Tuesday, July 26, 2011

MRSE: The other Staph


Staph biofilm, Source: CDC

Drug-resistant Staphylococcal infections usually bring to mind MRSA (methicillin-resistant Staphylococcus aureus), but another bacterial strain is also resistant to methicillin treatment, Staphylococcus epidermidis. The infection is known as MRSE (methicillin-resistant Staphylococcus epidermidis). This strain was the original methicillin-resistant hospital strain of Staph.

S. epidermidis are Gram-positive, coagulase-negative cocci that can survive on dry surfaces for long periods of time. This bacterium is a leading cause of hospital-based (nosocomial) infections, particularly when a foreign body is introduced into the body, such as catheters and implants, due to its ability to form biofilm. The bacterial strain exists normally on human skin and mucous membranes, but a breach in the body’s defenses can open the door to infection. MRSE is commonly resistant to multiple antibiotics, including the penicillins as well as methicillin.

Urinary catheter use

Urinary catheter use is the primary source of nosocomial infections. In the 1980s, S. epidermidis was the most common bacteria isolated from catheters, but in recent years S. aureus (MRSA) has become the more common Staph strain associated with this route of infection (the same can be said for central lines and subsequent infection). Preventative measures have included antimicrobial ointments and new catheter materials to prevent biofilm formation, but the bacteria can contaminate the catheter from the skin of the patient or health care worker, and even from tap water used to clean the catheter or body. Catheter coatings, such as bacteriophages, have been investigated as another method of active prevention.

Symptoms of catheter-associated urinary tract infections include: cloudy urine, bloody urine, foul-smelling urine, leakage around the catheter, pelvic pressure or pain, and common symptoms of infection, including fever, fatigue, chills, and vomiting. Like any other bacterial infection, antibiotics are used for treatment. Since at least the early 1990s, vancomycin has been the only antibiotic to which methicillin-resistant Staph strains are still sensitive for treatment. However, new antibiotics like ciprofloxacin may be effective against MRSE.

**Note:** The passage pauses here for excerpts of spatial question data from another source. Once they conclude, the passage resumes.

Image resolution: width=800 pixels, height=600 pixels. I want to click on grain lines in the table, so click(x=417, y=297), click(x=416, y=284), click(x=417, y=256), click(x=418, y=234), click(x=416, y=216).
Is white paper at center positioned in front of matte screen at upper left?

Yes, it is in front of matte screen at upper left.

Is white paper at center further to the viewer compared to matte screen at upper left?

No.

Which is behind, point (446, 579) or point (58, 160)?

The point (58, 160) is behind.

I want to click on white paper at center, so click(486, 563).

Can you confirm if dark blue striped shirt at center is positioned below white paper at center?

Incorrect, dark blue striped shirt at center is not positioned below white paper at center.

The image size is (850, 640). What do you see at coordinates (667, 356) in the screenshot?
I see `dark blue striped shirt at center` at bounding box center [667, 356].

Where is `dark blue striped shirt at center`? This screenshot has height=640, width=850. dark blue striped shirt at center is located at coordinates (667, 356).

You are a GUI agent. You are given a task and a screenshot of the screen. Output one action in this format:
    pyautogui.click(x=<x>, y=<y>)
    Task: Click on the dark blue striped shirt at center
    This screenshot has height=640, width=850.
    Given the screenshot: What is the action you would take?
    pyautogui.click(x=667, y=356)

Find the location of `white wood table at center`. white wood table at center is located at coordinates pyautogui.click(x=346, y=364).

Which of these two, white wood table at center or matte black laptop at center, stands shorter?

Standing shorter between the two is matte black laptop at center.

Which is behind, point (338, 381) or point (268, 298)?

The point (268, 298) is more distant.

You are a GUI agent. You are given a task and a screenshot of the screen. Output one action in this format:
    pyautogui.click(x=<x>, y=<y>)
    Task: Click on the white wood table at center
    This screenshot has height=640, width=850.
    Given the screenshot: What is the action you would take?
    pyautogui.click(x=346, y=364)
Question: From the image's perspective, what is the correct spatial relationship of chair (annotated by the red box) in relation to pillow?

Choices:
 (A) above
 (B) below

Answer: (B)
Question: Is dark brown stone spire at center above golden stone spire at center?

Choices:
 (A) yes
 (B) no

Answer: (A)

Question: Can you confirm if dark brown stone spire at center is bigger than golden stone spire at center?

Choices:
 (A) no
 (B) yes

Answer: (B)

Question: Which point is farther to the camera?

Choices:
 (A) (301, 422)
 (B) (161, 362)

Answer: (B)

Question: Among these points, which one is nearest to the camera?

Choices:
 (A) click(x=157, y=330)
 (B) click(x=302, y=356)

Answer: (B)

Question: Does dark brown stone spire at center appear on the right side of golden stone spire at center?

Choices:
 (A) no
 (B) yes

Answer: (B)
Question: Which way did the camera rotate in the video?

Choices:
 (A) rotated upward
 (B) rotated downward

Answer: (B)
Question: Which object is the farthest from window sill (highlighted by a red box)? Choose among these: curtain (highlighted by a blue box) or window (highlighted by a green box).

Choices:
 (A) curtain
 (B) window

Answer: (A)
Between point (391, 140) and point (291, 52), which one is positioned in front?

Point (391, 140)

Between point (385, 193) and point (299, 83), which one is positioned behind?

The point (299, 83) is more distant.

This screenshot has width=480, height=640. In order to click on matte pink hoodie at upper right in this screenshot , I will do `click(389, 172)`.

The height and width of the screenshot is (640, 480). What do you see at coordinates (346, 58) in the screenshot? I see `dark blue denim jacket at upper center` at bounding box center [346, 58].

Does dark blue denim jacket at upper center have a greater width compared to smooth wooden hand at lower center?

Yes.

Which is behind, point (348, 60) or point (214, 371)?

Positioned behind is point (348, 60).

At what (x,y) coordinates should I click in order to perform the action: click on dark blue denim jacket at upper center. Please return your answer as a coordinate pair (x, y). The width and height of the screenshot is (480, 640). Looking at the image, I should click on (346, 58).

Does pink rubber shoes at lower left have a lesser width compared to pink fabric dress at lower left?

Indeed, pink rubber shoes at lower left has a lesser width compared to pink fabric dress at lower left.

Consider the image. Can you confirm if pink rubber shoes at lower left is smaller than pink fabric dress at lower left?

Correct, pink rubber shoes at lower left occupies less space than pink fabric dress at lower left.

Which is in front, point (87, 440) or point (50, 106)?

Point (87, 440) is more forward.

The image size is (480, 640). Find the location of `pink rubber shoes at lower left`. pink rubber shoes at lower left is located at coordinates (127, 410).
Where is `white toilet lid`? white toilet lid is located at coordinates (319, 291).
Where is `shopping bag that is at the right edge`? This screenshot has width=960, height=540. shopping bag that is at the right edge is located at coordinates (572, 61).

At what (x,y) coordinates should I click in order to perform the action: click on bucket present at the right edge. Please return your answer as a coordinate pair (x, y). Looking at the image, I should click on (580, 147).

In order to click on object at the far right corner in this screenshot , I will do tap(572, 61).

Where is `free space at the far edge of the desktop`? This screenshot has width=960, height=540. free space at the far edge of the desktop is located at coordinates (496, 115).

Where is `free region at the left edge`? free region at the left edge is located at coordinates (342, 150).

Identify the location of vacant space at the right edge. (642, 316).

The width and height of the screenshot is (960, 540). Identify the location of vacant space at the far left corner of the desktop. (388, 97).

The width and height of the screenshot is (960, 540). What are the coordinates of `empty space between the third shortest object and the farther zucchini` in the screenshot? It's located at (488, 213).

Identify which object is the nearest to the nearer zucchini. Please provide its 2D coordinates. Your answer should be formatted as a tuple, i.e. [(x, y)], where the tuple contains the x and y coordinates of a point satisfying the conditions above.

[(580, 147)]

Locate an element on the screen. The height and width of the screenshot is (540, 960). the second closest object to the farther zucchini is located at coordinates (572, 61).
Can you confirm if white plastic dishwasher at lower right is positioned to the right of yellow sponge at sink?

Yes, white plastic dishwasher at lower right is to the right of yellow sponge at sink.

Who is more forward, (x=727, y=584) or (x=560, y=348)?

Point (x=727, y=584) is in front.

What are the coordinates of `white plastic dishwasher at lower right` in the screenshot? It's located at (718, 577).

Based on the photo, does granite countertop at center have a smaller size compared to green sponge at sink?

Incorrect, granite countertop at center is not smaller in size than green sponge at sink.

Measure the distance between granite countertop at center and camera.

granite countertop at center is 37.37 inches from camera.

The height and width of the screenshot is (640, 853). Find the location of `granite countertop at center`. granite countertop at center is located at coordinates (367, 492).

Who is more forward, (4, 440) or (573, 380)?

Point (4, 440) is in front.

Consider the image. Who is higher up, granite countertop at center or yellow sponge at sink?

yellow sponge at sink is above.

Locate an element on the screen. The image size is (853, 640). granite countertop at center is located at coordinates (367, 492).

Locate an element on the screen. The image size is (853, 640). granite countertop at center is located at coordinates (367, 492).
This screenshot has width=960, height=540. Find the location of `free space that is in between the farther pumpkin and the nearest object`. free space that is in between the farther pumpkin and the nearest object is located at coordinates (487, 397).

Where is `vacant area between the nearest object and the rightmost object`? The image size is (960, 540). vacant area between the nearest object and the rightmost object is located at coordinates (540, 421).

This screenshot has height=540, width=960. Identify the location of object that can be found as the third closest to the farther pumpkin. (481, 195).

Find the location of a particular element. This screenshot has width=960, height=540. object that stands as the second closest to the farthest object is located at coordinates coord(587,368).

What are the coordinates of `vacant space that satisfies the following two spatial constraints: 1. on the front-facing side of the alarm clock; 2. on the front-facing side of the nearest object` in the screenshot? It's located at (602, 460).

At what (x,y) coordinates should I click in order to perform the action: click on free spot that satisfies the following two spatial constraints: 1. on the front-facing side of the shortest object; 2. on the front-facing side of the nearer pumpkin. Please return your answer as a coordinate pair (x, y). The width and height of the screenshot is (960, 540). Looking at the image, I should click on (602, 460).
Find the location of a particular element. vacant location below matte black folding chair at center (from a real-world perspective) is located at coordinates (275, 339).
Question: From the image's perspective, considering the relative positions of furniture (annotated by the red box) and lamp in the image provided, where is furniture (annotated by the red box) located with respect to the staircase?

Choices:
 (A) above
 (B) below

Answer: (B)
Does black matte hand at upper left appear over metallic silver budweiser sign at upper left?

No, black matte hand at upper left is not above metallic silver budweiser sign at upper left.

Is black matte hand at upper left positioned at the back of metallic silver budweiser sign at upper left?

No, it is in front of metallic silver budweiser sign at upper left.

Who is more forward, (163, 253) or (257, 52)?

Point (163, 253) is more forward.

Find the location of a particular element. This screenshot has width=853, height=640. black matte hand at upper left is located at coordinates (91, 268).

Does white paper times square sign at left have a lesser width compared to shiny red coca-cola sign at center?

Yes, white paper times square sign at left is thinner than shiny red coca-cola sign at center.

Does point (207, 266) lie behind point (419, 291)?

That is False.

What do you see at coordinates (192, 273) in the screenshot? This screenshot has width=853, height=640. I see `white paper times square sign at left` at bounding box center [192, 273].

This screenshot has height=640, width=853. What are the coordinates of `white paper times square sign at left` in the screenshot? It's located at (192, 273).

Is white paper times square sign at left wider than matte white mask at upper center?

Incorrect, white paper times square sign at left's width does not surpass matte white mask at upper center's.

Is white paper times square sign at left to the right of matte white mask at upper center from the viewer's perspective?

Inflammation of the inside of the eye, known as endophthalmitis, can also be caused by Staph infection. Generally, the bacteria enter the ocular cavity from the blood and it may appear as secondary to infection elsewhere in the body. The eye may appear simply to have white nodules, or it can appear cloudy and red, with vision greatly affected. Infection can spread to the surrounding tissues. The condition is treated with aspiration of the infected fluid and antibiotics, generally vancomycin in the case of MRSE, local (via drops or intravitreal) or systemic depending on the extent of infection. Topical steroids, particularly dexamethasone, are also considered helpful.

Cardiac symptoms and treatment

Endocarditis is inflammation of the lining of the heart chambers and valves, known as the endocardium, and is most often caused by bacterial infection. Symptoms are weakness, swelling of the limbs and extremities, paleness, fever, fatigue, chills, night sweats, abnormal urine color, and muscle aches among others. The bacteria may enter due to cardiac catheters, dialysis, or other medical devices.

Vancomycin treatment is, again, the standard antibiotic treatment. However, research published in The Journal of Infectious Diseases in 1993 found that amoxicillin plus clavulanate was just as effective in treating experimental MRSE endocarditis. Researchers at Johns Hopkins in 2007 found that linezolid can also be used to treat endocarditis caused by MRSE.


Meningitis is inflammation of the lining of the spinal cord and brain (known as the meninges). If MRSE infects the central nervous system, it can cause acute infective meningitis (known as Staphylococcal meningitis). When the condition does occur, it is usually with prosthetic use. Symptoms may escalate quickly over 12 to 24 hours and include confusion, fever, rash, nausea or vomiting, severe headache, stiff neck, and light sensitivity.

Treatment is chosen after confirming the infectious agent behind the meningitis via spinal tap, gram stains, and antigen tests. For MRSE, dexamethasone is sometimes used to decrease inflammation, and antibiotic treatment normally consists of vancomycin, but this drug does not penetrate well into the cerebrospinal fluid unless the disease has progressed to severe inflammation. A 2003 study found that linezolid may also be an option for treating this condition when low-level inflammation is present. Removal of the device responsible for infection is also an option to remove the source.